Archeologists, despite their best efforts, were unable to find any ancient contraceptive devices, likely long gone due to the inhabitants living in the Bronze Age and never quite reaching the Latex Age. Bronze contraceptive devices had been found to be exceedingly unpleasant long before 2500 BC, approximately when Stonehenge was constructed. An early form of Catholic contraception is thought to have flourished during this period.

The settlement did contain a wooden replica of Stonehenge, which instead of framing the midwinter solstice sunset like Stonehenge, framed the midwinter solstice sunrise. Even after a long night of partying the Neolithic revelers could appreciate the beauty of a sunrise, right before vomiting into a clay pot, while laying next to a complete stranger, who looked a lot more attractive the night before.

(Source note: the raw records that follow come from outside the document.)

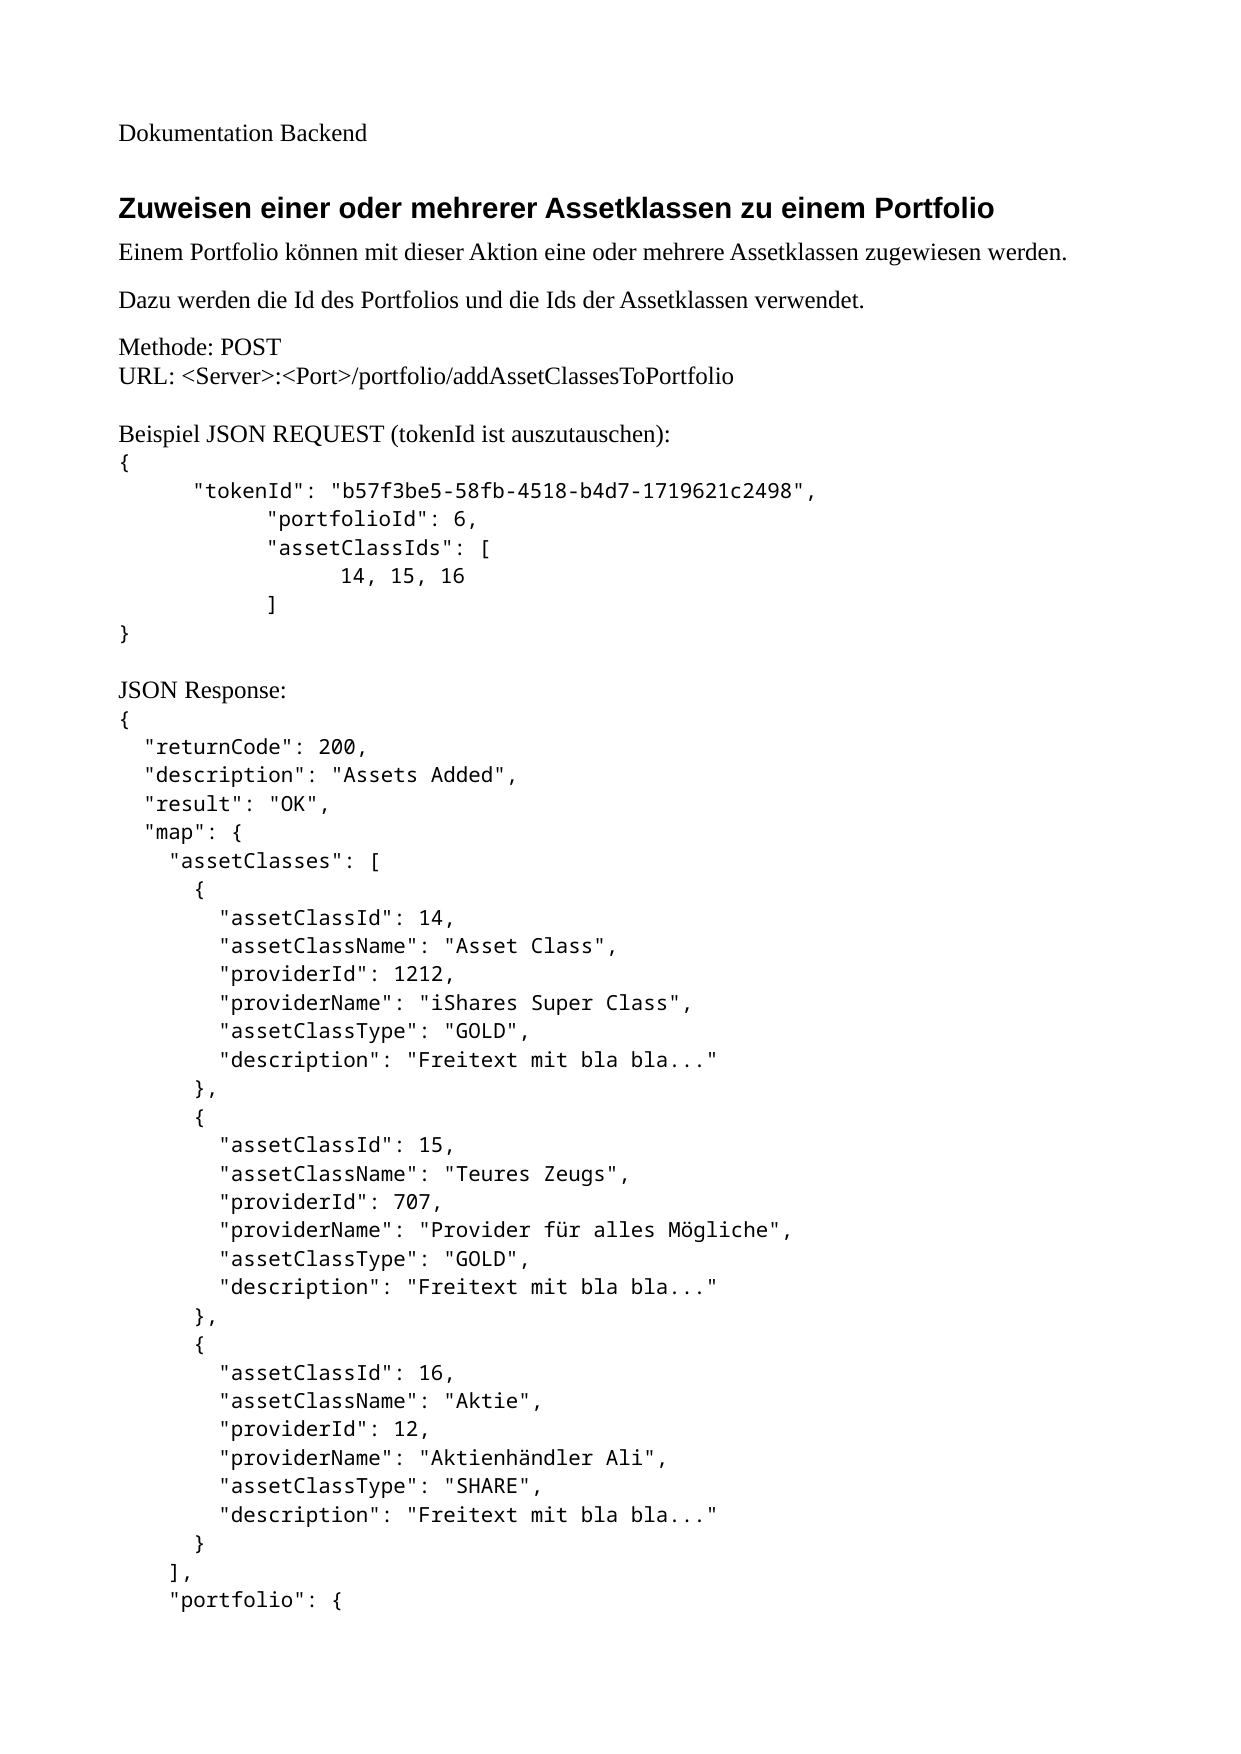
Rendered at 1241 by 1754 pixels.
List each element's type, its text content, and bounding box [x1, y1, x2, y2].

text } [118, 1528, 1122, 1557]
text "assetClassName": "Teures Zeugs", [118, 1159, 1122, 1187]
text "description": "Freitext mit bla bla..." [118, 1272, 1122, 1301]
text "description": "Freitext mit bla bla..." [118, 1500, 1122, 1528]
text { [118, 447, 1122, 476]
text "description": "Freitext mit bla bla..." [118, 1045, 1122, 1073]
text "assetClassName": "Asset Class", [118, 931, 1122, 959]
text { [118, 1329, 1122, 1358]
text "assetClassId": 15, [118, 1130, 1122, 1159]
text "providerName": "iShares Super Class", [118, 988, 1122, 1016]
text }, [118, 1301, 1122, 1329]
text "assetClassName": "Aktie", [118, 1386, 1122, 1414]
text "assetClasses": [ [118, 846, 1122, 874]
text "tokenId": "b57f3be5-58fb-4518-b4d7-1719621c2498", [118, 476, 1122, 504]
text "assetClassType": "GOLD", [118, 1244, 1122, 1272]
text { [118, 874, 1122, 903]
text "portfolio": { [118, 1585, 1122, 1614]
text "description": "Assets Added", [118, 761, 1122, 789]
text Beispiel JSON REQUEST (tokenId ist auszutauschen): [118, 419, 1122, 447]
text Dazu werden die Id des Portfolios und die Ids der Assetklassen verwendet. [118, 285, 1122, 313]
text "providerName": "Provider für alles Mögliche", [118, 1216, 1122, 1244]
text "assetClassId": 16, [118, 1358, 1122, 1386]
text JSON Response: [118, 675, 1122, 704]
text "returnCode": 200, [118, 732, 1122, 761]
text } [118, 618, 1122, 646]
text Einem Portfolio können mit dieser Aktion eine oder mehrere Assetklassen zugewiesen werden. [118, 237, 1122, 266]
text ], [118, 1557, 1122, 1585]
text 14, 15, 16 [118, 561, 1122, 589]
text { [118, 704, 1122, 732]
text "map": { [118, 817, 1122, 846]
text Methode: POST [118, 332, 1122, 361]
text URL: <Server>:<Port>/portfolio/addAssetClassesToPortfolio [118, 361, 1122, 390]
text "assetClassType": "SHARE", [118, 1471, 1122, 1500]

Just looking at all of this bleak stone makes me want to party!

The combination of the settlement and Stonehenge are thought to make up one large religious complex for these people, who worshipped their ancestors. Stonehenge and the nearby river were used to bury the remains of the dead. Some say the raucous parties developed out of a need to rebound from the crushing lows of saying farewell to loved ones. Some would call it a celebration of life, before slinking away to a corner for a quick cry and possibly a conciliatory grope.

Reality is a cruel mistress and even the prehistoric people of Britain understood that. Like a leather-clad dominatrix in a dingy dungeon, the people mixed pleasure with their pain. The wild winter celebration was a way to deal with their miserable, short lives. The glimmer of hope that partying provided them lasted the whole year. If they had somehow gained access to recreational drugs they, and their way of life, may have survived to this very day, alive and completely oblivious.